If you know, you know.

If you know, you know.

I sat down and started thinking about everything that I’d done server-side recently, to try and determine what I possibly could have screwed up. The only thing that came to mind was that I had recently removed a website that I’d been hosting for some other people. Turns out, the database server was lumped under that name.

My first fear was that in using the auto removal tool for that website, I had taken out not only the database for this site (no big loss, not much here) but also the database for subter (which has quite a bit of quality writing on it). I jumped into the database server and lo, the databases were still there.
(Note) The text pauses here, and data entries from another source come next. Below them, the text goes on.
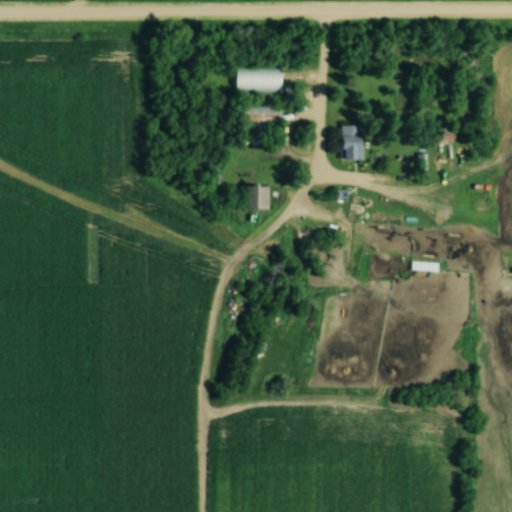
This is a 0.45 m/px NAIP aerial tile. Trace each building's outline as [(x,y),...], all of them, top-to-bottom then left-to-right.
[(278,95),(278,68),(233,68),(233,95),(278,95)] [(237,132),(277,132),(277,107),(237,107),(237,132)] [(357,126),(338,126),(338,161),(357,161),(357,126)] [(442,129),(426,133),(429,146),(445,142),(442,129)] [(266,210),(266,185),(234,185),(234,210),(266,210)] [(420,219),(420,202),(393,202),(393,219),(420,219)] [(428,271),(428,250),(411,250),(410,271),(428,271)]
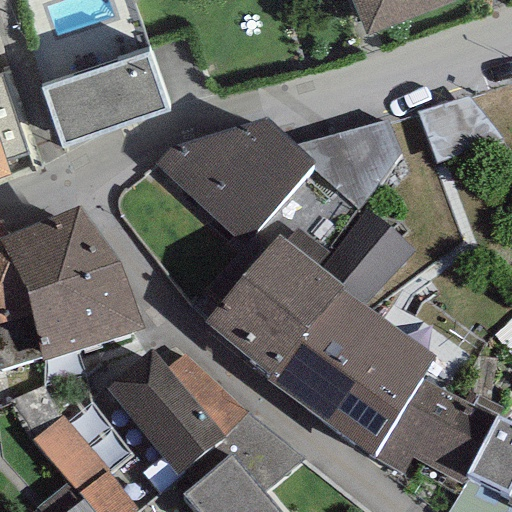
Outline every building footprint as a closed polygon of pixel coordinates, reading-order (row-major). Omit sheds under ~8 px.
[(453,0),(352,0),(365,34),(453,0)] [(149,51),(44,87),(63,143),(169,107),(149,51)] [(0,176),(33,165),(1,75),(0,75),(0,176)] [(469,104),(418,119),(435,171),(501,147),(469,104)] [(388,127),(301,148),(315,177),(358,216),(402,160),(388,127)] [(171,156),(154,173),(240,258),(311,181),(267,134),(171,156)] [(362,218),(312,279),(345,305),(361,318),(411,258),(362,218)] [(1,254),(25,316),(120,281),(82,224),(12,250),(1,254)] [(7,232),(0,233),(0,335),(29,328),(25,316),(1,254),(12,250),(7,232)] [(312,279),(277,250),(204,338),(272,393),(345,305),(312,279)] [(144,346),(120,281),(25,316),(29,328),(45,379),(144,346)] [(361,318),(345,305),(272,393),(370,473),(375,465),(422,390),(434,370),(361,318)] [(511,338),(501,347),(511,360),(511,338)] [(152,362),(107,400),(188,505),(232,468),(236,465),(221,446),(248,419),(185,359),(165,379),(152,362)] [(466,414),(422,390),(375,465),(408,484),(415,470),(465,496),(468,491),(497,433),(464,418),(466,414)] [(110,476),(62,420),(31,447),(79,502),(107,479),(110,476)] [(508,511),(511,503),(511,439),(497,433),(468,491),(508,511)] [(269,511),(232,468),(188,505),(185,508),(188,511),(269,511)] [(134,511),(107,479),(79,502),(84,508),(86,511),(134,511)]
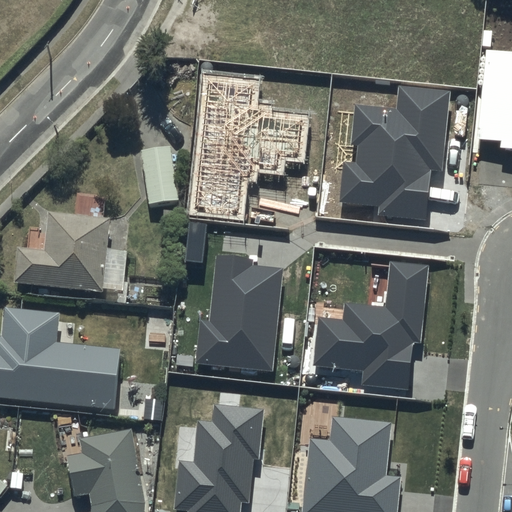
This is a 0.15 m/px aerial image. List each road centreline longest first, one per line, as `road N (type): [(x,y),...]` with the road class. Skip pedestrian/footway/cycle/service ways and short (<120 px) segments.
road 1 (residential): [(0,151),(135,0)]
road 2 (residential): [(479,511),(494,375),(511,338)]
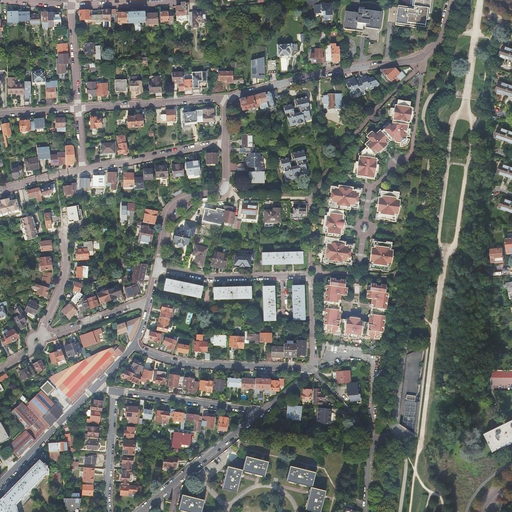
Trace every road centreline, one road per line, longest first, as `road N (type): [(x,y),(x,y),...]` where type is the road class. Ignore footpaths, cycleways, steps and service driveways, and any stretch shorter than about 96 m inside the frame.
road 1 (track): [(415,471),(448,228),(440,227),(448,155)]
road 2 (residential): [(451,0),(435,43),(413,60),(336,69),(224,98)]
road 3 (residential): [(312,369),(313,274),(157,268)]
road 4 (residential): [(133,346),(173,361),(312,369)]
road 5 (residential): [(225,144),(225,189),(178,205),(157,268)]
road 6 (residential): [(141,511),(257,413)]
road 7 (residential): [(77,108),(224,98)]
road 8 (residential): [(257,413),(114,391)]
road 9 (residential): [(83,171),(225,144)]
road 10 (unclassified): [(0,484),(94,386)]
road 11 (residential): [(106,511),(114,391)]
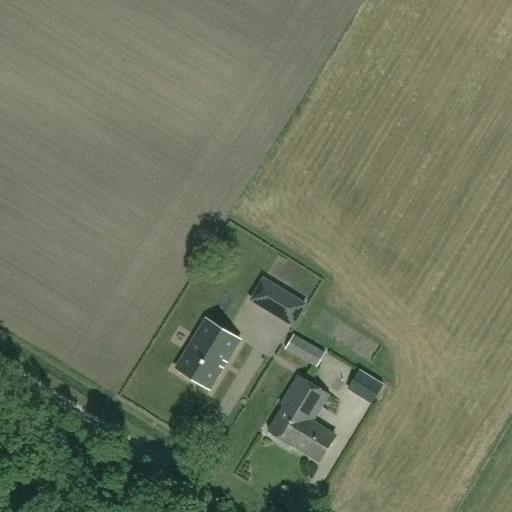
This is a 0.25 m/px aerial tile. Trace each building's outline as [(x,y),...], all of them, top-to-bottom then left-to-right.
[(274,286),(261,307),(272,313),(285,292),(274,286)] [(176,369),(210,389),(240,340),(207,319),(176,369)] [(325,352),(299,337),(294,334),(285,349),(316,368),(325,352)] [(385,384),(361,370),(349,390),(373,405),(385,384)] [(294,446),(295,444),(320,460),(335,436),(312,422),(330,394),(298,375),(281,404),(284,406),(268,431),(294,446)]
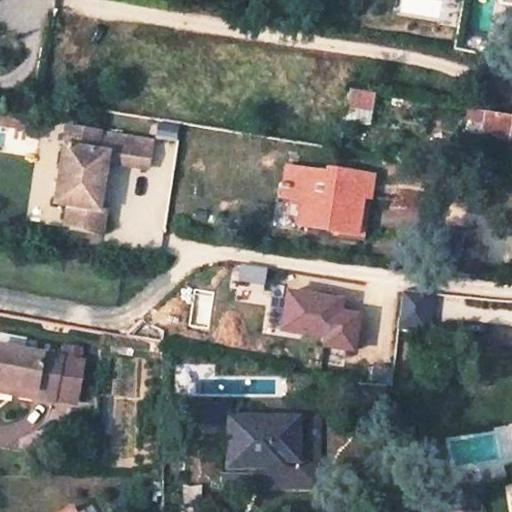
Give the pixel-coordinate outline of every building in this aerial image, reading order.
[(346,106),(370,109),(372,94),(348,90),(346,106)] [(511,117),(468,111),(466,122),(484,125),(483,137),(511,141),(511,117)] [(151,139),(66,126),(55,200),(87,205),(85,216),(104,218),(105,208),(99,207),(106,159),(147,165),(151,139)] [(355,173),(327,169),(327,173),(286,167),(283,183),(279,182),(278,187),(283,188),(281,201),(307,205),(306,213),(301,212),(299,225),(337,231),(356,234),(362,195),(352,194),(355,173)] [(364,241),(374,175),(355,173),(352,194),(362,195),(356,234),(337,231),(336,236),(364,241)] [(104,218),(85,216),(84,226),(102,229),(104,218)] [(345,312),(346,298),(286,290),(279,340),(359,351),(364,314),(345,312)] [(432,295),(403,291),(398,329),(427,333),(432,295)] [(0,384),(29,390),(28,399),(48,402),(49,400),(71,404),(78,362),(56,358),(0,347),(0,384)] [(0,393),(28,399),(29,390),(0,384),(0,393)] [(292,418),(224,417),(223,450),(217,450),(217,472),(249,472),(250,467),(264,467),(264,487),(313,487),(313,418),(292,418)] [(217,486),(264,487),(264,467),(250,467),(249,472),(217,472),(217,486)]
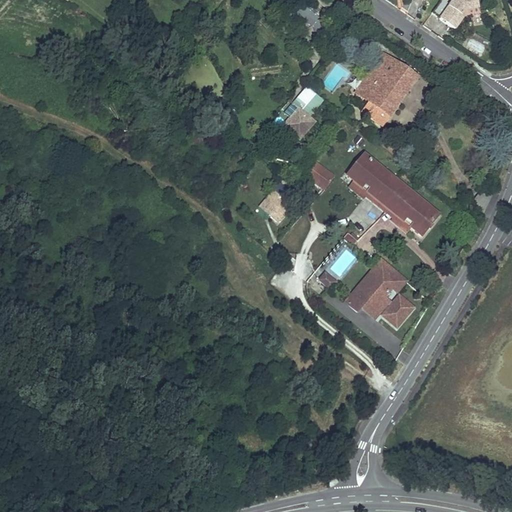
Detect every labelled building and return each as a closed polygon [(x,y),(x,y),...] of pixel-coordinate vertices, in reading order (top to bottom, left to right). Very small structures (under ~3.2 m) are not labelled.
[(477,0),(453,0),(449,7),(440,1),(432,14),(440,20),(455,30),(464,17),(462,16),(462,15),(466,9),(479,7),(477,0)] [(479,7),(466,9),(462,15),(480,12),(479,7)] [(359,28),(352,39),(365,48),(373,37),(359,28)] [(359,117),(381,132),(407,95),(390,82),(398,71),(381,59),(361,86),(353,97),(367,107),(359,117)] [(390,82),(407,95),(415,83),(398,71),(390,82)] [(308,120),(322,104),(306,89),(289,108),(295,114),(297,111),(308,120)] [(308,120),(297,111),(295,114),(279,131),(298,148),(316,128),(308,120)] [(345,180),(352,185),(385,213),(396,200),(386,192),(393,184),(362,159),(345,180)] [(334,180),(315,165),(304,180),(323,194),(334,180)] [(420,240),(437,219),(393,184),(386,192),(396,200),(385,213),(409,232),(420,240)] [(385,213),(352,185),(347,191),(361,203),(363,201),(382,216),(385,213)] [(266,200),(257,210),(277,228),(286,218),(266,200)] [(409,232),(385,213),(382,216),(390,223),(389,224),(405,237),(409,232)] [(372,273),(380,264),(378,262),(358,286),(366,293),(378,278),(372,273)] [(372,273),(378,278),(366,293),(358,286),(347,300),(350,302),(345,309),(356,318),(359,313),(369,321),(379,309),(383,312),(384,313),(379,320),(396,333),(414,311),(397,297),(390,306),(383,300),(390,293),(392,295),(403,282),(380,264),(372,273)] [(335,286),(323,276),(316,283),(329,293),(335,286)] [(403,282),(392,295),(396,298),(407,285),(403,282)] [(350,302),(347,300),(342,306),(345,309),(350,302)] [(383,312),(379,309),(369,321),(373,324),(383,312)]
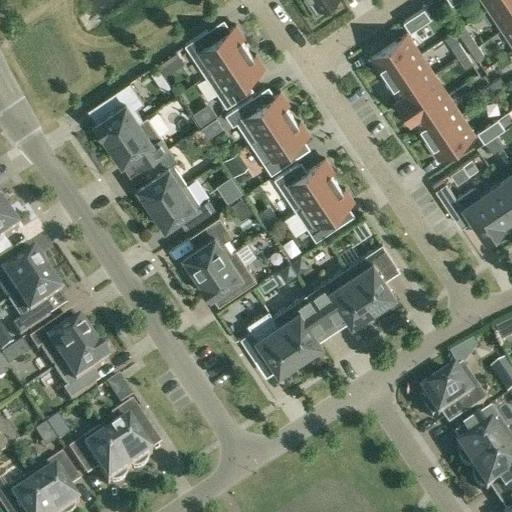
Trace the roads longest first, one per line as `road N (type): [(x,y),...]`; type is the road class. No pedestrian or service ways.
road 1 (residential): [(34,145),(248,465)]
road 2 (residential): [(307,65),(476,317)]
road 3 (residential): [(449,511),(368,385)]
road 4 (residential): [(248,465),(368,385)]
road 5 (residential): [(368,385),(476,317)]
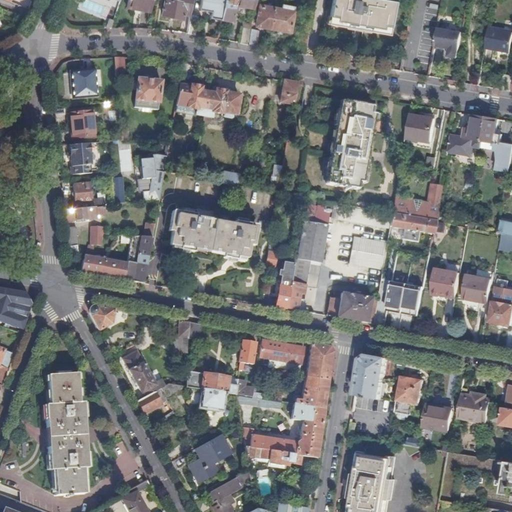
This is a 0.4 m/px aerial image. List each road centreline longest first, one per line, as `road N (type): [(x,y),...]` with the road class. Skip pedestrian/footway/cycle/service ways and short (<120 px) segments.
road 1 (residential): [(511,106),(164,45),(34,51)]
road 2 (tertiary): [(56,283),(348,337)]
road 3 (residential): [(56,283),(181,511)]
road 4 (residential): [(56,283),(34,51)]
road 5 (residential): [(320,511),(348,337)]
road 6 (tertiary): [(348,337),(511,366)]
road 7 (residential): [(56,283),(0,427)]
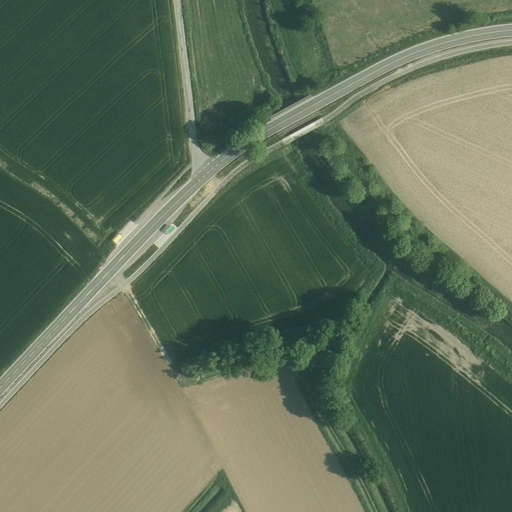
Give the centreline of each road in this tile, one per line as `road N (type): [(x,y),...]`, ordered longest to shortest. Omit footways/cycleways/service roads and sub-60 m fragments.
road 1 (track): [(111,269),(179,378),(298,353),(376,511)]
road 2 (secondary): [(511,29),(400,58),(274,126),(203,176)]
road 3 (secondary): [(203,176),(0,387)]
road 4 (residential): [(176,0),(203,176)]
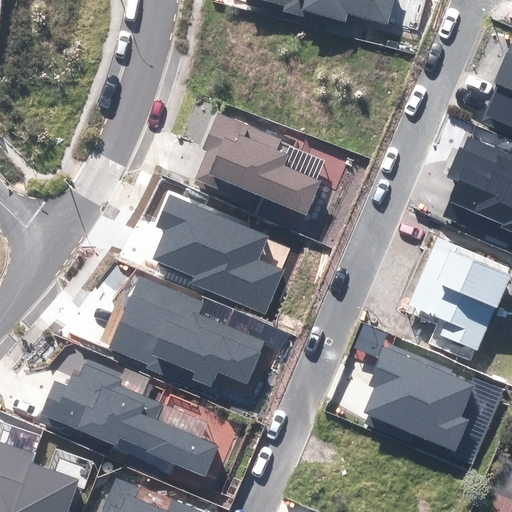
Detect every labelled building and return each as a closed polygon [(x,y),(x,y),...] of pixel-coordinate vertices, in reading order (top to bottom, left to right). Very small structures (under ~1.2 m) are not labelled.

It wasn’t my fault, or so it seemed.

I started banging out a rather angry email to my hosts about how a pair of my websites had been offline for close to 60 hours now when I started thinking about DNS. You see, I started this saying at the hosting company I worked for, “DNS is magic.” The saying stuck because, for all intents and purposes, it is. The process is completely transparent to not only the end user, but frequently the users in the middle. I realized that the hostname for my sites’ respective databases included the domain name that I had recently stopped hosting. Common sense snuck in – if I were a host, and someone stopped hosting a domain with me, I’d strip that domain name from the local DNS system instantly.

I found a second database hostname for my websites, chanced them out in the CMS’s configuration file and a chorus of angels opened up above.

The sites were saved…and then the squirrels attacked.